Nicely done Will, as usual!

Why the deep tailcap mod? What does that add to the build?


Daniel


----------



## wquiles (Sep 22, 2015)

Thank you Daniel 

The deep tailcap mod simply allows the overall length to be shorter, by the same amount that the spring is recessed. As an alternate (or in addition), one can also shorten the OEM spring, or use a shorter spring. This mod came from multiple requests from past customers who requested "the shortest possible 1xD" 

Will


----------



## TexasLumens (Sep 23, 2015)

Good Job Will!! You always give good info!! :twothumbs 

Dan


----------



## Ladd (Sep 23, 2015)

Thanks for sharing. Awesome tools and inspiring talent here...........


----------



## wquiles (Sep 24, 2015)

Thank you guys for your kind words 

I updated post #2 with the other "nugget" I wanted to share, which is my own guide for finding the "minimum" length for a given battery combination.

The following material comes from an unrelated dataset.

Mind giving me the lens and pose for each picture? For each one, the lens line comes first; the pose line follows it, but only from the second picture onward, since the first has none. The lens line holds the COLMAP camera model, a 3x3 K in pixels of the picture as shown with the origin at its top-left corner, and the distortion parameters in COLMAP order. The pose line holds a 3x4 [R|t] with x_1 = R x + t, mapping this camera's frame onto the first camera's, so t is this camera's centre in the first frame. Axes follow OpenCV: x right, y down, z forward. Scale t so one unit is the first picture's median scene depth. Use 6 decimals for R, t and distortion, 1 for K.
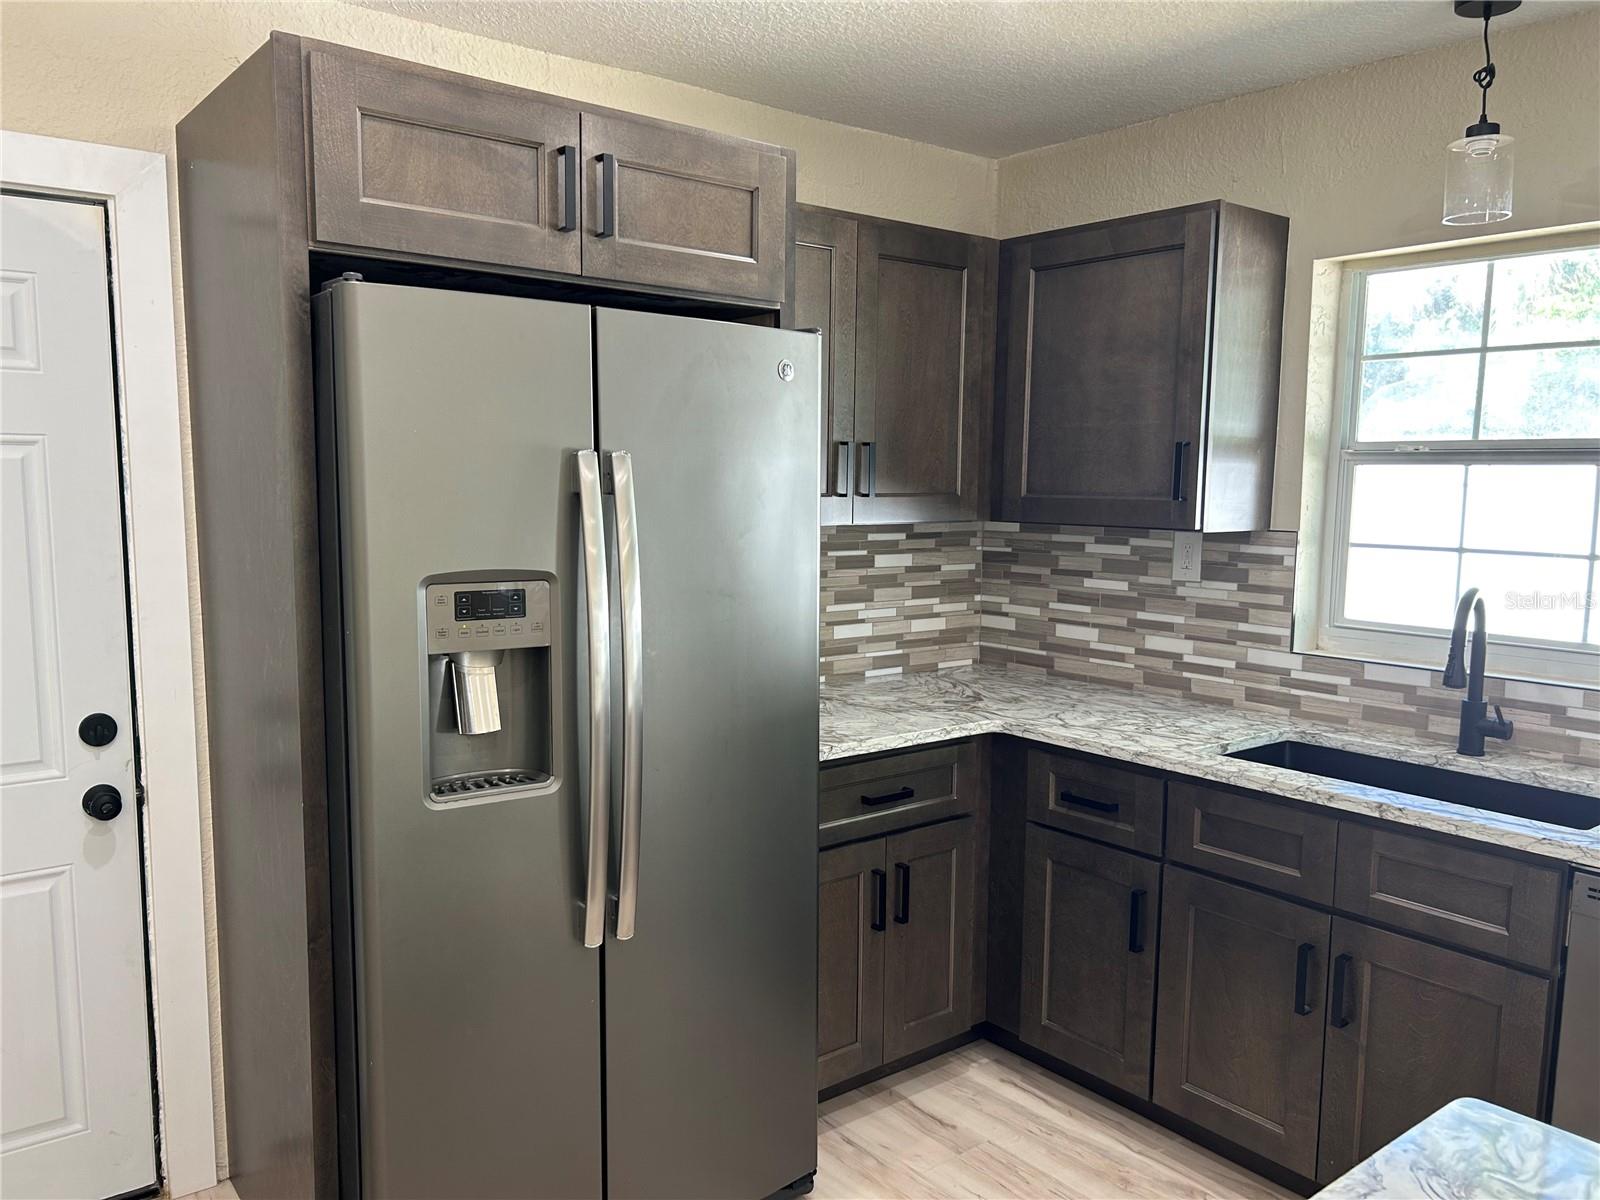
lens RADIAL K [[1209.2, 0, 792.1], [0, 1209.2, 614.6], [0, 0, 1]] dist [0.051212, -0.064404]
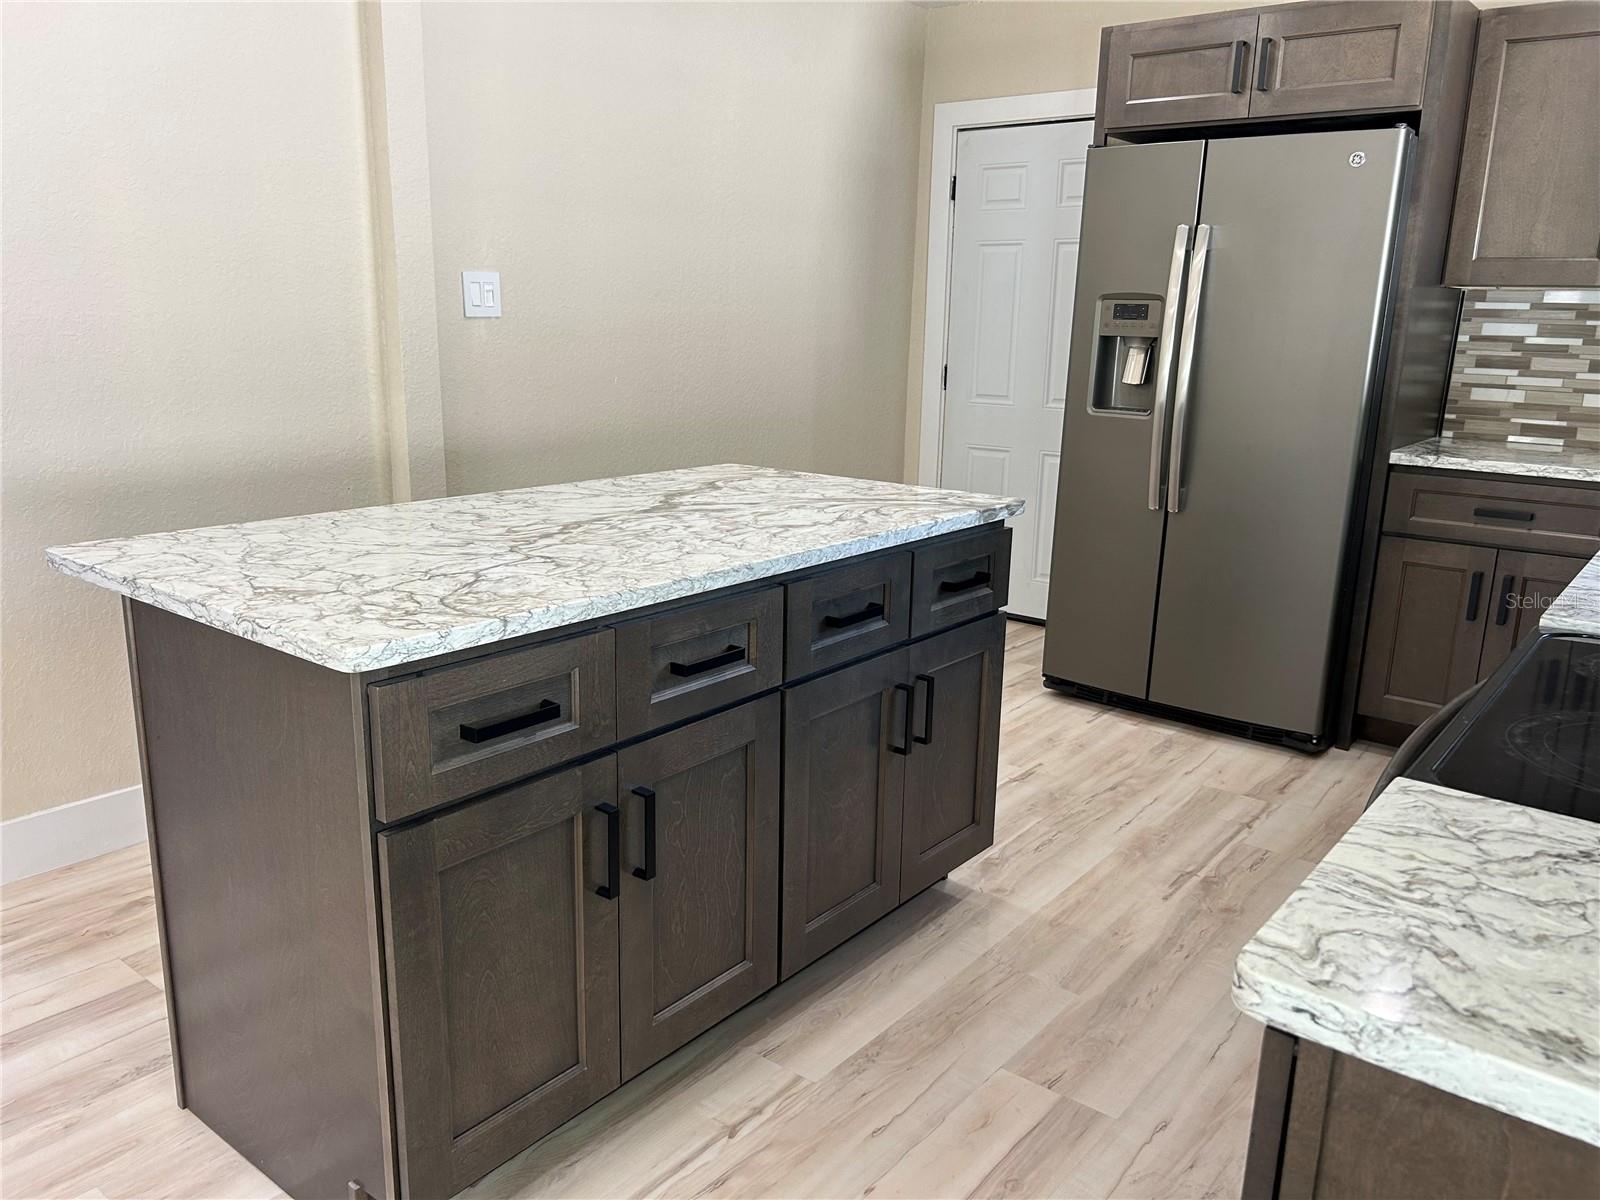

Back when I was doing these 1xD's a lot, I most often was given the task of making the 1xD the shortest possible. So I basically bought all of the batteries and/or holders (available at that time), and measured and tested what was possible/doable. That guide (shared in its entirety in post #2) shows that I came up with, assuming a deep tailcap mod was also used. If not, basically you add about 0.6" to the body. Note that in some cases the battery holder (specially those from forum member FM) have the end of the holder inside of the spring - please take that into account.

As always with advice on the Internet, please measure and test on your own equipment, batteries, cell holders, etc.. to make sure those target dimensions (that worked for me) will also work for you.


----------



## Moonf8ce (Sep 26, 2015)

Hey All,

Will's giving his secrets are here for free!! Even though I have the lathe, the tools & now wills measurements I would still continue to purchase from him EVERYTIME.

If you are seriously considering a 1D just buy it from Will, I guarantee you won't regret it...

(Will - looking forward to delivery!!)


----------



## wquiles (Sep 28, 2015)

Moonf8ce said:


> Hey All,
> 
> Will's giving his secrets are here for free!! Even though I have the lathe, the tools & now wills measurements I would still continue to purchase from him EVERYTIME.
> 
> ...



Thanks 

These two shipped last Tuesday, so hopefully they will arrive soon


----------